Dünyada rüzgârların başka yönden esmesi, Ukrayna’daki havayı da değiştirdi. Ukrayna’nın en milliyetçi çizgideki gazetelerinde bile Donentsk ve Lugansk’tan tamamen çekilmeyi ve buraları Rus toprağı olarak tanımamakla birlikte bu bölgeler üzerinde bir süre hak iddia etmemeyi ayrıca, NATO üyeliği konusunu gündemden düşürmeyi öngören barış planları tartışmaya açıldı. Bazı milliyetçi aydınlar, “Zaten NATO’da bizi bekleyen yok. Bir şey kaybetmeyiz” demeye başladı. Geçen sene olsa böyle tartışmalar, ihanet olarak görülürdü.
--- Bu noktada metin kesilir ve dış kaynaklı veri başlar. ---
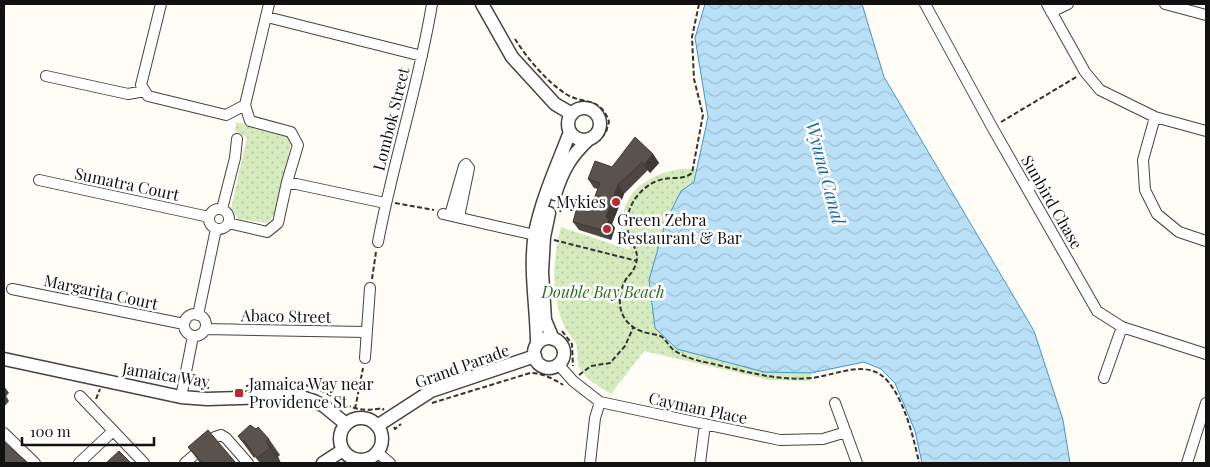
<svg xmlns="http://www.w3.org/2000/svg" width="1210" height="467" font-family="'Playfair Display',serif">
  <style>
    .park { fill: url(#park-dots) }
    .water { fill: url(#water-waves); stroke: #3f96cf }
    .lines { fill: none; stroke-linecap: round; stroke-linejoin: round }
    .minor-casing { stroke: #444; stroke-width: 12 }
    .tertiary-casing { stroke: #444; stroke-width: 15 }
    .path { stroke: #333; stroke-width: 2; stroke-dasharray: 5 2.5; stroke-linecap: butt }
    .minor { stroke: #fff; stroke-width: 10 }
    .tertiary { stroke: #fff; stroke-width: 12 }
    .wall { fill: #4d4742 }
    .shaded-wall { fill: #3f3936 }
    .building { fill: #5a524d; stroke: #3f3936 }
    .poi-dot { fill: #c4262e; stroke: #fff; stroke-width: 2 }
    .labels { text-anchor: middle; stroke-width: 5; stroke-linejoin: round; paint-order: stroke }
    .street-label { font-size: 16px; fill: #111; stroke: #fff }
    .poi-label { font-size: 16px; fill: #111; stroke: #fff; text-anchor: start }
    .park-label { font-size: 16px; font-style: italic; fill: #2f6b1f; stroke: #fff }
    .water-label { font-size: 18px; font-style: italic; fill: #1768a6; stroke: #fff }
  </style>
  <defs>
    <pattern id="park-dots" width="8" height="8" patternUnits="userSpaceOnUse" patternTransform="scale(1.25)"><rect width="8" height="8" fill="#d5ebbd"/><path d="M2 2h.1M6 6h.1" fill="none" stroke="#b6c8a1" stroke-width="1.8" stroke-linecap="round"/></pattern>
    <pattern id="water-waves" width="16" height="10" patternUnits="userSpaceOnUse" patternTransform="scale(1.25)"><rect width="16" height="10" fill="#b9e0f7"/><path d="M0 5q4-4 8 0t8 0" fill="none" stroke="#9ebfd3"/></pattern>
  </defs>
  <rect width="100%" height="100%" fill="#fffdf5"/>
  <path class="park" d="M236,122L286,135L291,143L275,213L268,223L239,219L231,209L247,137L235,131Z
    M680,169H697L694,182L681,191L666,221L650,280L655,328L764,372L811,373L812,381L769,380L644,351L611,394C600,387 581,377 578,363C577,357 578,350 576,344C573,337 566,332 564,325C550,294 553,258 561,227L630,250C627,241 621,230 622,219C626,188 652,174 680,169Z"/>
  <path class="water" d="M705,4H862L884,77L1034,331L1063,420L1070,463H922L915,431L895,383L881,369L864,362L811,373L764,372L677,349L655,328L649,280L666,221L681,191L694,182L708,117L695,38Z"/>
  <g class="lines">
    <g class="minor-casing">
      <path id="minor" d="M161,4L141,85L148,96L226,115L245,105
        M925,4L992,127L1097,311L1122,327L1206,354
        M1047,4L1085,72L1100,90L1155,117L1206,131
        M1165,4L1206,15
        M1051,12L1068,4
        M267,17L422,56
        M46,76L128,94L145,91
        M245,105L269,4
        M1155,117L1143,160L1145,190L1157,214L1179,232L1206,241
        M39,180L209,217
        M287,182L385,203
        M1027,188L1038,182
        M209 219a10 10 0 1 1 20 0a10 10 0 1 1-20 0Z
        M222,209L235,158L237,139
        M443,214L535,235
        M450,215L464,166L466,164L469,168L459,217
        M228,223L267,232L278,223L287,182L298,145L291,132L250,121L245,105
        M378,242C393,162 419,84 432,4
        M12,289L184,324
        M184 325a11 11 0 1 1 22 0a11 11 0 1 1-22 0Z
        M198,315L216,229
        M205,329L366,332
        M365,358L370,288
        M558,364L573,381L600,402L780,440L823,439L846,432
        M1104,378L1122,327
        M80,396L144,463
        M181,397L193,336
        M835,403L857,463
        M4,433L35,463
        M377,452L390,463
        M79,463L113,431
        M185,463L215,437L221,435L226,438L248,463
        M590,463L595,418L600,402
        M700,463L705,424
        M1187,463L1206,403"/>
    </g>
    <g class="tertiary-casing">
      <path id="tertiary" d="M482,4L512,57L555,104L572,114
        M568 124a16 16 0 1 1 32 0a16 16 0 1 1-32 0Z
        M555,194C563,170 570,157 588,140
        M549,213L544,237L542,272L545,320L553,339
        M534 353a15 15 0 1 1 30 0a15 15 0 1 1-30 0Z
        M537,344C537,308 529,270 535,233C542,198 557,166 570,132
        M4,359L181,397L207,399L298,396L314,401L324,406L346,424
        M340 439a21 21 0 1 1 42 0a21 21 0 1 1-42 0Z
        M377,426L431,391L535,356
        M323,463L343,450"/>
    </g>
    <path class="path" d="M699,4L692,37L694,79L703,115L692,173C683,180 674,177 663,179C642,184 626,205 627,226C629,247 645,250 632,272C630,275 627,277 625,281C615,300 619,323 641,331C647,334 657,334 662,337C667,341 670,348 675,351C689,360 706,362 722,366C751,373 780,381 811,378C833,376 861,361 881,375C902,390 914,438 919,463
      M515,39C527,58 546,81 566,94C583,105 601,96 609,122L606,132L599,141
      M1001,122L1078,76
      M395,203L434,210
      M560,212L563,202
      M554,240L637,261
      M372,279L376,252
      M562,331L572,344L573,366
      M579,375L591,366L610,363L625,346L633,328
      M191,385L209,388
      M246,386C265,384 290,381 309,386C340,395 346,416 382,408L384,410
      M96,399L100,389
      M432,403L530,373C541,373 553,378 563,385
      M355,409L363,368
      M394,427L395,429L401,424"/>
    <use href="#minor" class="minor"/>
    <use href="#tertiary" class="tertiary"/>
  </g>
  <path class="wall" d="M653,154L659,163L650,173L648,170L624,194L612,224L615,228L611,240L579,230L573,222L589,212L598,189L594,188L588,179L612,167Z
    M4,386L9,393L6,396L9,401L4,407Z
    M238,436L269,439L280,455L278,457L281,463H260L255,457L254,458L249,451Z
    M188,447L236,463H200Z"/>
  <path class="shaded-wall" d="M653,154L659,163L650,173L644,165Z
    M618,185L624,194L612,224L615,228L611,240L605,231L606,217Z
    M266,441L278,457L281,463L270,448Z"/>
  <path class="building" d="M635,137L653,154L644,165L642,162L618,185L606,217L609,219L605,231L573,222L577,207L589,212L600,183L588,179L595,161L612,167Z
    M250,425L256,429L258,427L269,439L266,441L270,448L257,458L244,441L243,442L238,436Z
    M208,430L236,463H202L188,447Z
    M4,442L27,462L26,463H4Z
    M119,451L131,463H106Z"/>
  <g class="poi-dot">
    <circle cx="616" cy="202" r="5"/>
    <circle cx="607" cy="229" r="5"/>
    <rect x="234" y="388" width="10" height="10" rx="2.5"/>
  </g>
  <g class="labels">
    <g class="street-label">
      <text transform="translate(391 119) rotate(-76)" y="6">Lombok Street</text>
      <text transform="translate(127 184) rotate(12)" y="6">Sumatra Court</text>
      <text transform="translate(1052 202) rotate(60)" y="6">Sunbird Chase</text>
      <text transform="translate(101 292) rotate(12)" y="6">Margarita Court</text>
      <text transform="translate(286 316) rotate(1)" y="6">Abaco Street</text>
      <text transform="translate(462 366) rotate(-20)" y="6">Grand Parade</text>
      <text transform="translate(166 375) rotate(9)" y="6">Jamaica Way</text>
      <text transform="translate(698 408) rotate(12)" y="6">Cayman Place</text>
    </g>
    <g class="poi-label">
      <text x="606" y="208" text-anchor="end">Mykies</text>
      <text x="617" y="226">Green Zebra<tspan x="617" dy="18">Restaurant &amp; Bar</tspan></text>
      <text x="249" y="390">Jamaica Way near<tspan x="249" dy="18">Providence St</tspan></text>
    </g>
    <g class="park-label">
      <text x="603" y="298">Double Bay Beach</text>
    </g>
    <g class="water-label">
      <text transform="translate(825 173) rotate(75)" y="6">Wyuna Canal</text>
    </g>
  </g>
  <rect width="1210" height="467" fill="none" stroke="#111111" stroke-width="10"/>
  <path d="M22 437v8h132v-8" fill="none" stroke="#111111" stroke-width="2.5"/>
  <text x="30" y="437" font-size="15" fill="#111111" stroke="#ffffff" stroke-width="4" paint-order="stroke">100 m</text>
</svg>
Ama Ukrayna’nın işgal altındaki toprakların tamamını savaşarak geri almasının gerçekçi olmadığı herkesçe anlaşıldığından ve Batı’nın tavrı değişmeye başladığından Ukrayna’daki beklenti ve algılar da değişmeye başladı.
İşte bu ortamda Ukrayna Dışişleri Bakanı Dmitro Kuleba, üç günlük Çin yolculuğuna çıktı. ABD’nin de etkisiyle Ukrayna yönetimi, Çin’e karşı sert tavır takınmıştı. Fakat önceden de yazdığımız üzere dünyanın Batı’dan ibaret olmadığı, Çin’in kilit öneme sahip olduğu, giderek daha net görülüyor. Çin yönetimi, kendilerinin bu savaşın tarafı olmadıklarını söylüyor. Diğer taraftan da hem Rusya hem de Ukrayna üzerinde etkisini artırıyor. Çin, bu savaştan ne Rusya’nın galip çıkmasını ne de savaşın ABD’nin bölgede nüfuzunu arttırmasıyla sonuçlanmasını istiyor. O nedenle bu savaşın bir an önce bitmesinden yana Ukrayna’ysa Çin’in Rusya’ya etki ederek ona Batı eksenli barış planını kabul ettirmek istiyor. Hangisinin istediği gerçekleşecek bunu yakın gelecekte öğreneceğiz.